5. Auch versucht die Klägerin in ihrem Rechtsmittel erst gar nicht darzulegen, inwieweit durch die Beseitigung der funktionslos gewordenen Eingänge vom Gang in die Rechtssphäre der übrigen Teilhaber eingegriffen werden könnte. Ob Eingangstüren als Übergangsbereich zwischen den zur ausschließlichen Nutzung zugewiesenen Objekten und den allgemeinen Teilen des Hauses zu den Allgemeinflächen zählen, muss hier nicht näher erörtert werden. Soweit die Klägerin daraus eine Wiederherstellungspflicht der Beklagten hinsichtlich der durch die Zusammenlegung funktionslos gewordenen Zugänge ableitet, übersieht sie, dass einer (faktischen) Gebrauchsordnung, der eine Standardanhebung durch Zusammenlegung von Wohnungen zugrunde liegt, ohne konkrete Anhaltspunkte auch keine Aufrechterhaltung der Widmung als selbständige Zugänge, obwohl sie ihre Funktion verloren haben, unterstellt werden kann. Die Ausführungen in der Revision der Klägerin erschöpfen sich hier im Wesentlichen in dem Verweis auf die Entscheidung 5 Ob 40/12m, ohne jedoch zu berücksichtigen, dass in dieser Entscheidung nicht die Beseitigung eines nach Zusammenlegung von Wohnungen überflüssig gewordenen Zugangs vom Gang aus zu beurteilen war. Gegenstand dieses Verfahrens war eine eigenmächtige bauliche Veränderung an der bestehenden Wohnungseingangstüre und damit eine Veränderung des äußeren Erscheinungsbildes dieses Wohnungszugangs. Davon unterscheidet sich der vorliegende Fall, in dem nicht mehr von einer Widmung der hier strittigen Wandflächen als eigenständige Zugänge ausgegangen werden kann. Mit ihrem Hinweis auf die Entscheidung 5 Ob 40/12m zeigt die Klägerin daher keine Rechtsfragen von erheblicher Bedeutung auf.

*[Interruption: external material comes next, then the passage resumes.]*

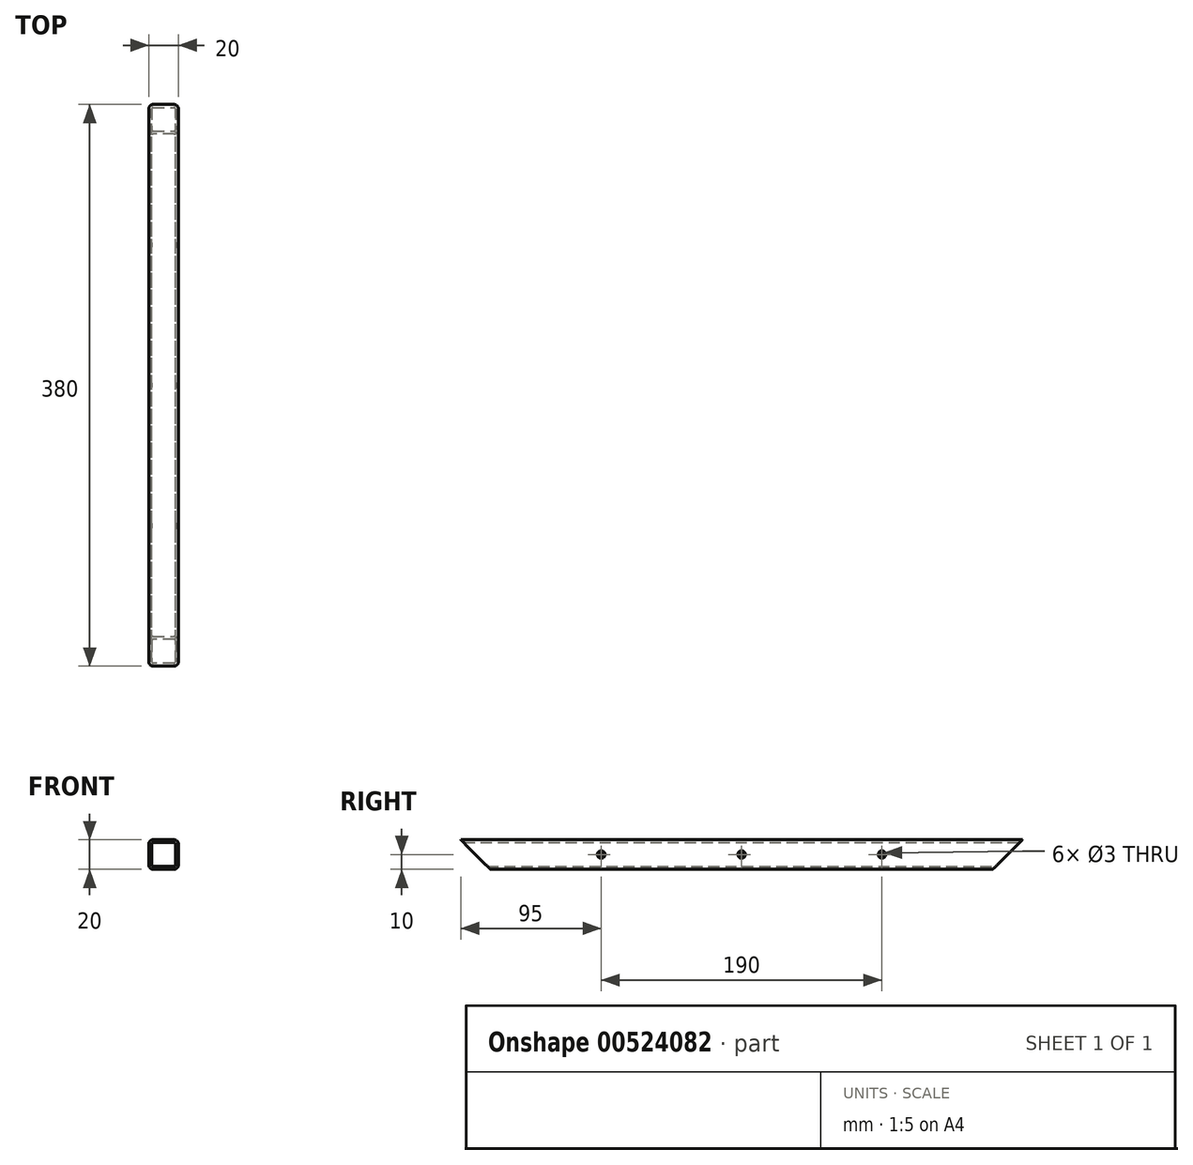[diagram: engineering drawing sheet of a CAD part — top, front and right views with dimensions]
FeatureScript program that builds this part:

6. Die Revision ist somit zurückzuweisen, ohne dass es einer weiteren Begründung bedarf (§ 510 Abs 3 ZPO).

7. Die Kostenentscheidung beruht auf §§ 41 Abs 1, 50 Abs 1 ZPO.

Die Beklagte hat in ihrer Rechtsmittelbeantwortung auf die Unzulässigkeit der Revision der Klägerin hingewiesen und daher Anspruch auf Ersatz der darauf entfallenden Kosten (RIS‑Justiz RS0035979).

8. Jeder Partei steht nur eine einzige Rechtsmittelschrift oder Rechtsmittelgegenschrift zu. Weitere Rechtsmittelschriften und Rechtsmittelgegenschriften, Nachträge oder Ergänzungen sind unzulässig (RIS-Justiz RS0041666). Die an den Obersten Gerichtshof gerichtete Urkundenvorlage der Beklagten vom 15. 7. 2013 ist damit zurückzuweisen.